● **TO DO**
Print the listing in full, with no character changed.

--- RECORDS TO USE Enclosed Below ---

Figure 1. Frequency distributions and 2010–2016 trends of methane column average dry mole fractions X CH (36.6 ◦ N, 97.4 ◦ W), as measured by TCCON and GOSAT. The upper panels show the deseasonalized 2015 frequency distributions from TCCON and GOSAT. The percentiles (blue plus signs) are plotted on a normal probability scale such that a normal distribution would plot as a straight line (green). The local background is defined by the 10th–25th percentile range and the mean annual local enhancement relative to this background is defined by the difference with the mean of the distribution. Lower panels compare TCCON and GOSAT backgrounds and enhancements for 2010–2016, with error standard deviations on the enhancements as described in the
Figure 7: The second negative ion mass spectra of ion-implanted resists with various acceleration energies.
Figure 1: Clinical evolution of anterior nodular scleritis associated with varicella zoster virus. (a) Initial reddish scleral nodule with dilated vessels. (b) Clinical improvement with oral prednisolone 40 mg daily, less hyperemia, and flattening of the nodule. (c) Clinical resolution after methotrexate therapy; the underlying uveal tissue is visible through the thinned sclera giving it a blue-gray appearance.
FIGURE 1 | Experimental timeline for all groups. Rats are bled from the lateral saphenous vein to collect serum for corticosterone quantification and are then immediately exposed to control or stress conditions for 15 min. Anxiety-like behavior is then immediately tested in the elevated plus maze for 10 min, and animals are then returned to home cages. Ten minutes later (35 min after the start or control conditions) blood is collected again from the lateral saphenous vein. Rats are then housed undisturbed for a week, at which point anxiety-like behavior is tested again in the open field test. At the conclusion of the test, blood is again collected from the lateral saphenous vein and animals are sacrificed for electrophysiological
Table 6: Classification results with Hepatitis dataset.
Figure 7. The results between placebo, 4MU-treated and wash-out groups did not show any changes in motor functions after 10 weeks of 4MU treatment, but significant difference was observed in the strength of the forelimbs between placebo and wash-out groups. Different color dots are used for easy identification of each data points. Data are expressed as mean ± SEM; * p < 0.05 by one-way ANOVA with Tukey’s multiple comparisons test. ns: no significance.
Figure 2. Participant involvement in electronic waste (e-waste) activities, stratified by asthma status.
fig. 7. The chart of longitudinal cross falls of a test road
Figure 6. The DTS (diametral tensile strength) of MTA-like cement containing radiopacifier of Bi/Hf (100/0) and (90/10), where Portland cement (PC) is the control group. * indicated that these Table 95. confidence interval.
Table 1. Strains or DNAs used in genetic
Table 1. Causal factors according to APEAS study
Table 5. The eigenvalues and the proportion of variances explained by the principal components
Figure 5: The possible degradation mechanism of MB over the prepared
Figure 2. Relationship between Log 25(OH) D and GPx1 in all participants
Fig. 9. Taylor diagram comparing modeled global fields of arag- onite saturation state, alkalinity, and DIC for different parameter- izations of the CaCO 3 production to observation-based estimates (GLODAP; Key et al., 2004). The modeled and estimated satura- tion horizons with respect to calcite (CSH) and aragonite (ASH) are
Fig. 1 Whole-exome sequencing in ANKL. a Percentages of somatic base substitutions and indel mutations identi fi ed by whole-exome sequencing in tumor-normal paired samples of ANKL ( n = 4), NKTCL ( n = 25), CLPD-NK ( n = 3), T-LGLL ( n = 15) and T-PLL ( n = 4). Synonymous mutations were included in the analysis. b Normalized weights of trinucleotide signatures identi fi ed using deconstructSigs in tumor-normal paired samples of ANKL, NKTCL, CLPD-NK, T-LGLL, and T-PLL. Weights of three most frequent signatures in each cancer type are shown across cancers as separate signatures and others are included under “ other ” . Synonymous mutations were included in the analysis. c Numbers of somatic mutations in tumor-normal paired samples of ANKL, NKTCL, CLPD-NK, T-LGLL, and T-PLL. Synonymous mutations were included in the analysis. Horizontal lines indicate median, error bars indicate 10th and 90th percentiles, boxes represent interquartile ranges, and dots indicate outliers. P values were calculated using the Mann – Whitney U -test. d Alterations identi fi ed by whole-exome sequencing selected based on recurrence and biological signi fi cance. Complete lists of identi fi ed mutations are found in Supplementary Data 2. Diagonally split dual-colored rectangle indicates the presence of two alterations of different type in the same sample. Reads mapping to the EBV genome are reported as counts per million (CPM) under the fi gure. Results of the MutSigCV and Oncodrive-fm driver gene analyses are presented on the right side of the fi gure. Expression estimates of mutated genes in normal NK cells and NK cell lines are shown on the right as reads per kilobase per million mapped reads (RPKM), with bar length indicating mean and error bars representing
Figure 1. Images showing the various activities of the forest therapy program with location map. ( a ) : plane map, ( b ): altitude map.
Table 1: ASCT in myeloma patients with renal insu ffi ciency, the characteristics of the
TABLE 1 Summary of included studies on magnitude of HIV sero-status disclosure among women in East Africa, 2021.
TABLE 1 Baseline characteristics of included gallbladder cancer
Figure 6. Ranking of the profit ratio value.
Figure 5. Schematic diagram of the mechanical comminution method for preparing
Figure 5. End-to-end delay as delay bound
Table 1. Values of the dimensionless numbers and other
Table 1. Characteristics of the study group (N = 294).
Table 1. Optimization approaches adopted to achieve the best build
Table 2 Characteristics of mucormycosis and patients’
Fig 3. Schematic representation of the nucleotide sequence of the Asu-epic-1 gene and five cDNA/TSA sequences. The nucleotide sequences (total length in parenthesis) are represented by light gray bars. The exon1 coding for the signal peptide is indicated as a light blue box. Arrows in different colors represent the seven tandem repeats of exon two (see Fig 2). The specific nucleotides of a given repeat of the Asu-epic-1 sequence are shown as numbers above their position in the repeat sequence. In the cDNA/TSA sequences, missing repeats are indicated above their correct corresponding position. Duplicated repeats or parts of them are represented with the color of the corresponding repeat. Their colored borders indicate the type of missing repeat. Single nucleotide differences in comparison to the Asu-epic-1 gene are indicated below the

--- End of Enclosed RECORDS TO USE ---

● **YOUR SOLUTION**
Figure 1. Frequency distributions and 2010–2016 trends of methane column average dry mole fractions X CH (36.6 ◦ N, 97.4 ◦ W), as measured by TCCON and GOSAT. The upper panels show the deseasonalized 2015 frequency distributions from TCCON and GOSAT. The percentiles (blue plus signs) are plotted on a normal probability scale such that a normal distribution would plot as a straight line (green). The local background is defined by the 10th–25th percentile range and the mean annual local enhancement relative to this background is defined by the difference with the mean of the distribution. Lower panels compare TCCON and GOSAT backgrounds and enhancements for 2010–2016, with error standard deviations on the enhancements as described in the
Figure 7: The second negative ion mass spectra of ion-implanted resists with various acceleration energies.
Figure 1: Clinical evolution of anterior nodular scleritis associated with varicella zoster virus. (a) Initial reddish scleral nodule with dilated vessels. (b) Clinical improvement with oral prednisolone 40 mg daily, less hyperemia, and flattening of the nodule. (c) Clinical resolution after methotrexate therapy; the underlying uveal tissue is visible through the thinned sclera giving it a blue-gray appearance.
FIGURE 1 | Experimental timeline for all groups. Rats are bled from the lateral saphenous vein to collect serum for corticosterone quantification and are then immediately exposed to control or stress conditions for 15 min. Anxiety-like behavior is then immediately tested in the elevated plus maze for 10 min, and animals are then returned to home cages. Ten minutes later (35 min after the start or control conditions) blood is collected again from the lateral saphenous vein. Rats are then housed undisturbed for a week, at which point anxiety-like behavior is tested again in the open field test. At the conclusion of the test, blood is again collected from the lateral saphenous vein and animals are sacrificed for electrophysiological
Table 6: Classification results with Hepatitis dataset.
Figure 7. The results between placebo, 4MU-treated and wash-out groups did not show any changes in motor functions after 10 weeks of 4MU treatment, but significant difference was observed in the strength of the forelimbs between placebo and wash-out groups. Different color dots are used for easy identification of each data points. Data are expressed as mean ± SEM; * p < 0.05 by one-way ANOVA with Tukey’s multiple comparisons test. ns: no significance.
Figure 2. Participant involvement in electronic waste (e-waste) activities, stratified by asthma status.
fig. 7. The chart of longitudinal cross falls of a test road
Figure 6. The DTS (diametral tensile strength) of MTA-like cement containing radiopacifier of Bi/Hf (100/0) and (90/10), where Portland cement (PC) is the control group. * indicated that these Table 95. confidence interval.
Table 1. Strains or DNAs used in genetic
Table 1. Causal factors according to APEAS study
Table 5. The eigenvalues and the proportion of variances explained by the principal components
Figure 5: The possible degradation mechanism of MB over the prepared
Figure 2. Relationship between Log 25(OH) D and GPx1 in all participants
Fig. 9. Taylor diagram comparing modeled global fields of arag- onite saturation state, alkalinity, and DIC for different parameter- izations of the CaCO 3 production to observation-based estimates (GLODAP; Key et al., 2004). The modeled and estimated satura- tion horizons with respect to calcite (CSH) and aragonite (ASH) are
Fig. 1 Whole-exome sequencing in ANKL. a Percentages of somatic base substitutions and indel mutations identi fi ed by whole-exome sequencing in tumor-normal paired samples of ANKL ( n = 4), NKTCL ( n = 25), CLPD-NK ( n = 3), T-LGLL ( n = 15) and T-PLL ( n = 4). Synonymous mutations were included in the analysis. b Normalized weights of trinucleotide signatures identi fi ed using deconstructSigs in tumor-normal paired samples of ANKL, NKTCL, CLPD-NK, T-LGLL, and T-PLL. Weights of three most frequent signatures in each cancer type are shown across cancers as separate signatures and others are included under “ other ” . Synonymous mutations were included in the analysis. c Numbers of somatic mutations in tumor-normal paired samples of ANKL, NKTCL, CLPD-NK, T-LGLL, and T-PLL. Synonymous mutations were included in the analysis. Horizontal lines indicate median, error bars indicate 10th and 90th percentiles, boxes represent interquartile ranges, and dots indicate outliers. P values were calculated using the Mann – Whitney U -test. d Alterations identi fi ed by whole-exome sequencing selected based on recurrence and biological signi fi cance. Complete lists of identi fi ed mutations are found in Supplementary Data 2. Diagonally split dual-colored rectangle indicates the presence of two alterations of different type in the same sample. Reads mapping to the EBV genome are reported as counts per million (CPM) under the fi gure. Results of the MutSigCV and Oncodrive-fm driver gene analyses are presented on the right side of the fi gure. Expression estimates of mutated genes in normal NK cells and NK cell lines are shown on the right as reads per kilobase per million mapped reads (RPKM), with bar length indicating mean and error bars representing
Figure 1. Images showing the various activities of the forest therapy program with location map. ( a ) : plane map, ( b ): altitude map.
Table 1: ASCT in myeloma patients with renal insu ffi ciency, the characteristics of the
TABLE 1 Summary of included studies on magnitude of HIV sero-status disclosure among women in East Africa, 2021.
TABLE 1 Baseline characteristics of included gallbladder cancer
Figure 6. Ranking of the profit ratio value.
Figure 5. Schematic diagram of the mechanical comminution method for preparing
Figure 5. End-to-end delay as delay bound
Table 1. Values of the dimensionless numbers and other
Table 1. Characteristics of the study group (N = 294).
Table 1. Optimization approaches adopted to achieve the best build
Table 2 Characteristics of mucormycosis and patients’
Fig 3. Schematic representation of the nucleotide sequence of the Asu-epic-1 gene and five cDNA/TSA sequences. The nucleotide sequences (total length in parenthesis) are represented by light gray bars. The exon1 coding for the signal peptide is indicated as a light blue box. Arrows in different colors represent the seven tandem repeats of exon two (see Fig 2). The specific nucleotides of a given repeat of the Asu-epic-1 sequence are shown as numbers above their position in the repeat sequence. In the cDNA/TSA sequences, missing repeats are indicated above their correct corresponding position. Duplicated repeats or parts of them are represented with the color of the corresponding repeat. Their colored borders indicate the type of missing repeat. Single nucleotide differences in comparison to the Asu-epic-1 gene are indicated below the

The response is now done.